Bunuru | Second summer
February - March | The season of adolescence
Bunuru is the hottest period of the year, with long days and short nights. The orange colour palate of Nerolie’s painting is capturing the essence of the glaring sunlight.
It’s the time when the animals are coming of age, leaving the shelter provided by parents and forging their own way in life. In the painting, we see a clutch of turtles making their way out into the world.
Djeran | Autumn
April - May | The season of adulthood
Djeran, represented by the colour green, sees the beginning of much cooler nights, dewy mornings and falling leaves. Flying ants and flowering banksias are all signs to the Nyoongar people that the cooler times are here and so Mia Mia (bark shelters) are kept in good condition.
Makuru | Winter
June - July | The season of fertility
Makuru is the coldest season with rain, strong winds, storms and long nights. The colour blue is associated with this season.
Food sources focus away from the sea, lakes and rivers to grazing animals, like Yonga (Kangaroo). A time of fertility, animals and birds start pairing up for breeding.

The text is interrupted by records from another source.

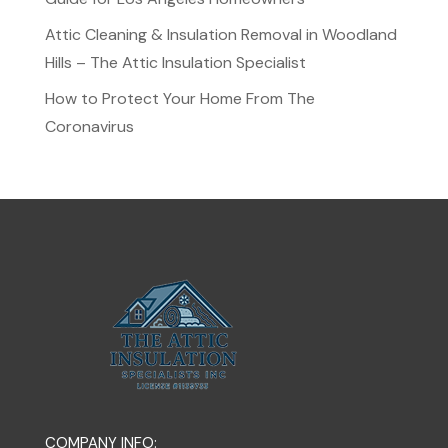
Attic Cleaning & Insulation Removal in Woodland
Hills – The Attic Insulation Specialist
How to Protect Your Home From The
Coronavirus
COMPANY INFO:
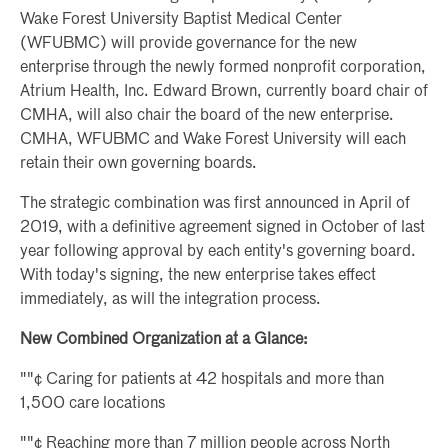
Wake Forest University Baptist Medical Center
(WFUBMC) will provide governance for the new
enterprise through the newly formed nonprofit corporation,
Atrium Health, Inc. Edward Brown, currently board chair of
CMHA, will also chair the board of the new enterprise.
CMHA, WFUBMC and Wake Forest University will each
retain their own governing boards.
The strategic combination was first announced in April of
2019, with a definitive agreement signed in October of last
year following approval by each entity's governing board.
With today's signing, the new enterprise takes effect
immediately, as will the integration process.
New Combined Organization at a Glance:
""¢ Caring for patients at 42 hospitals and more than
1,500 care locations
""¢ Reaching more than 7 million people across North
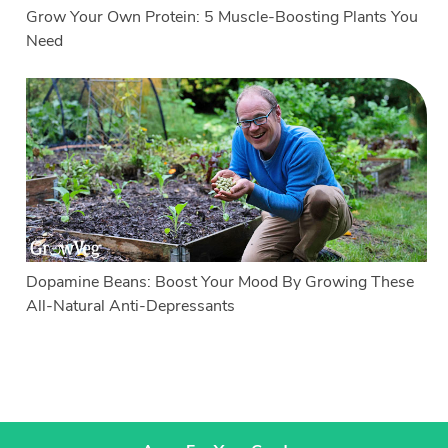
Grow Your Own Protein: 5 Muscle-Boosting Plants You
Need
Dopamine Beans: Boost Your Mood By Growing These
All-Natural Anti-Depressants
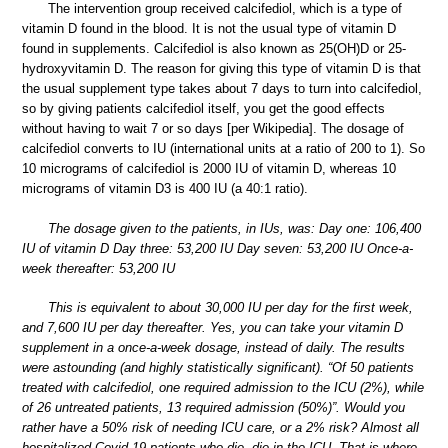
The intervention group received calcifediol, which is a type of
vitamin D found in the blood. It is not the usual type of vitamin D
found in supplements. Calcifediol is also known as 25(OH)D or 25-
hydroxyvitamin D. The reason for giving this type of vitamin D is that
the usual supplement type takes about 7 days to turn into calcifediol,
so by giving patients calcifediol itself, you get the good effects
without having to wait 7 or so days [per Wikipedia]. The dosage of
calcifediol converts to IU (international units at a ratio of 200 to 1). So
10 micrograms of calcifediol is 2000 IU of vitamin D, whereas 10
micrograms of vitamin D3 is 400 IU (a 40:1 ratio).
The dosage given to the patients, in IUs, was: Day one: 106,400
IU of vitamin D Day three: 53,200 IU Day seven: 53,200 IU Once-a-
week thereafter: 53,200 IU
This is equivalent to about 30,000 IU per day for the first week,
and 7,600 IU per day thereafter. Yes, you can take your vitamin D
supplement in a once-a-week dosage, instead of daily. The results
were astounding (and highly statistically significant). “Of 50 patients
treated with calcifediol, one required admission to the ICU (2%), while
of 26 untreated patients, 13 required admission (50%)”. Would you
rather have a 50% risk of needing ICU care, or a 2% risk? Almost all
hospitalized Covid-19 patients who die, die in the ICU. That is where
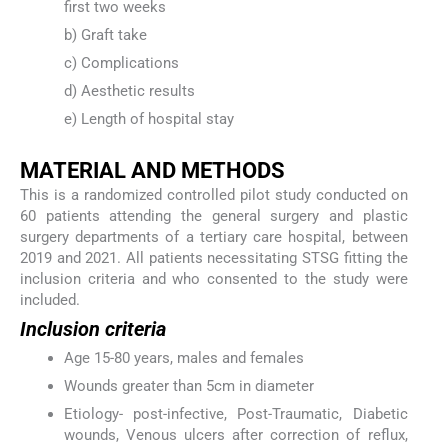
first two weeks
b) Graft take
c) Complications
d) Aesthetic results
e) Length of hospital stay
MATERIAL AND METHODS
This is a randomized controlled pilot study conducted on
60 patients attending the general surgery and plastic
surgery departments of a tertiary care hospital, between
2019 and 2021. All patients necessitating STSG fitting the
inclusion criteria and who consented to the study were
included.
Inclusion criteria
Age 15-80 years, males and females
Wounds greater than 5cm in diameter
Etiology- post-infective, Post-Traumatic, Diabetic
wounds, Venous ulcers after correction of reflux,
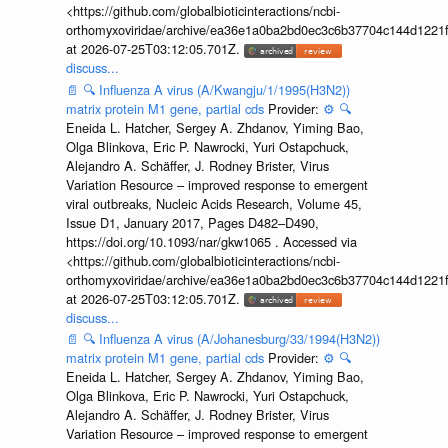
<https://github.com/globalbioticinteractions/ncbi-
orthomyxoviridae/archive/ea36e1a0ba2bd0ec3c6b37704c144d1221f
at 2026-07-25T03:12:05.701Z.
discuss...
📄
🔍
Influenza A virus (A/Kwangju/1/1995(H3N2))
matrix protein M1 gene, partial cds
Provider:
⚙️
🔍
Eneida L. Hatcher, Sergey A. Zhdanov, Yiming Bao,
Olga Blinkova, Eric P. Nawrocki, Yuri Ostapchuck,
Alejandro A. Schäffer, J. Rodney Brister, Virus
Variation Resource – improved response to emergent
viral outbreaks, Nucleic Acids Research, Volume 45,
Issue D1, January 2017, Pages D482–D490,
https://doi.org/10.1093/nar/gkw1065 . Accessed via
<https://github.com/globalbioticinteractions/ncbi-
orthomyxoviridae/archive/ea36e1a0ba2bd0ec3c6b37704c144d1221f
at 2026-07-25T03:12:05.701Z.
discuss...
📄
🔍
Influenza A virus (A/Johanesburg/33/1994(H3N2))
matrix protein M1 gene, partial cds
Provider:
⚙️
🔍
Eneida L. Hatcher, Sergey A. Zhdanov, Yiming Bao,
Olga Blinkova, Eric P. Nawrocki, Yuri Ostapchuck,
Alejandro A. Schäffer, J. Rodney Brister, Virus
Variation Resource – improved response to emergent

In the Makuru artwork, you can see the Derbal Yerrigan (Swan River) enlarges. This is a special spot near Guildford, where the water overflows in this season. The Wagyl (during its travels) rested there, in Weeip country.
At the time of colonial settlement, Weeip was a strong warrior, a custodian and leader of the Swan area, from the hills to Guildford. He is an important man in Noongar history because he communicated a better way for his people to be treated.
Djilba | First Spring
August - September | The season of conception
Djilba is expressed with pink colour and is cold, wet and windy. Yet many clear warm days are experienced too, and leads to an impending explosion of flowering colour. The flower stalks of the grass (Balga) trees begin to emerge along with all types of young wildflowers.

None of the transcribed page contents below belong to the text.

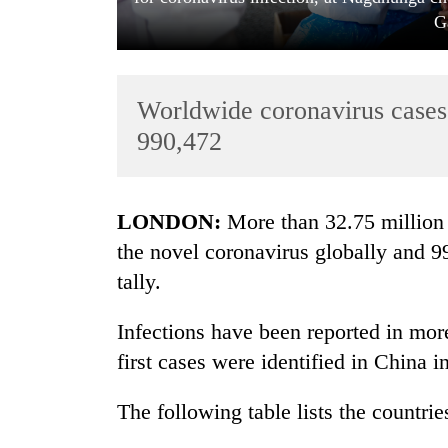
G
Worldwide coronavirus cases c
990,472
TRENDING
LONDON:
More than 32.75 million 
the novel coronavirus globally and 9
Govt
tally.
targets
100,000
new
Infections have been reported in more
jobs
first cases were identified in China
this
fiscal
year
The following table lists the countrie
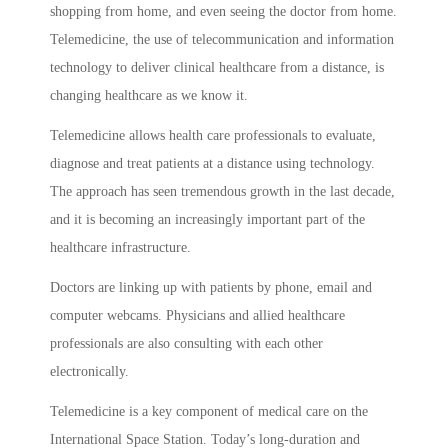
shopping from home, and even seeing the doctor from home.
Telemedicine, the use of telecommunication and information
technology to deliver clinical healthcare from a distance, is
changing healthcare as we know it.
Telemedicine allows health care professionals to evaluate,
diagnose and treat patients at a distance using technology.
The approach has seen tremendous growth in the last decade,
and it is becoming an increasingly important part of the
healthcare infrastructure.
Doctors are linking up with patients by phone, email and
computer webcams. Physicians and allied healthcare
professionals are also consulting with each other
electronically.
Telemedicine is a key component of medical care on the
International Space Station. Today’s long-duration and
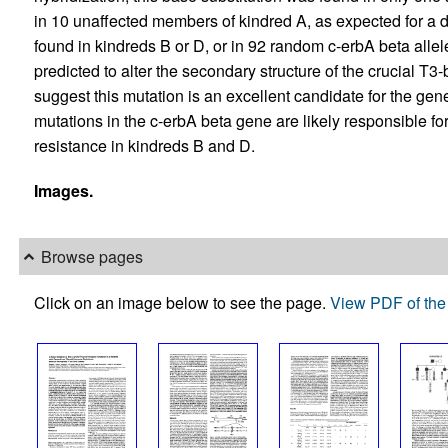
in 10 unaffected members of kindred A, as expected for a d
found in kindreds B or D, or in 92 random c-erbA beta allele
predicted to alter the secondary structure of the crucial T3
suggest this mutation is an excellent candidate for the gen
mutations in the c-erbA beta gene are likely responsible fo
resistance in kindreds B and D.
Images.
Browse pages
Click on an image below to see the page.
View PDF of the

In Nerolie’s painting, the season of conception is clearly expressed by the symbols on the bellies of the spirit people.
Kambarang | Second Spring
October - November | The season of birth
Kambarang brings back longer and warmer days with less rain and abundant wildflowers. The colour yellow is the colour of Kambarang . The stalks of the Balga trees are now tall and proud, and the yellows of many of the acacias abound. The banksias and many other smaller flowering plants, like orchids and kangaroo paws, are out in abundance.
About Nerolie Bynder
Nerolie Bynder is a proud Badimia Nyoongar Yamatji woman, contemporary visual artist, mother and grandmother. Nerolie is very proud to express her connection to her country.
Nerolie has always been interested in art from a very young age. Influenced by her mother’s artistic outlook on life, her inspiration comes from the old people’s words, her life journeys, her family. She likes to paint for calm and healing, to keep happy and healthy.
Using bright colours and earthy tones, Nerolie has no boundaries on her art and tries new things in a contemporary style that carries a message of her ancient culture. Painting gives her strength and she finds it beautiful to create, and through that creation she finds her own happiness
About the designs
The six artworks by Nerolie tell the story of the Nyoongar six seasons through the use of colour and the inclusion of specific plants and animals on each canvas.
Importantly, Nerolie’s six individual paintings are all connected by the perennial flow of the Derbal Yerrigan (Swan River) which is a vital connector for all plants and animals, bringing life-giving nutrients and strength of spirit.
The long, thin shape of the river, flowing right through the middle of the entire 6 panelled story, visually suggests the forever influence of the great creator snake (or the spirit serpent), called the Wagyl.
During the Nyitting, the creation time, the Wagyl created everything we see and know around us, including the plants, animals, river, rocks, hills and the six changing seasons themselves.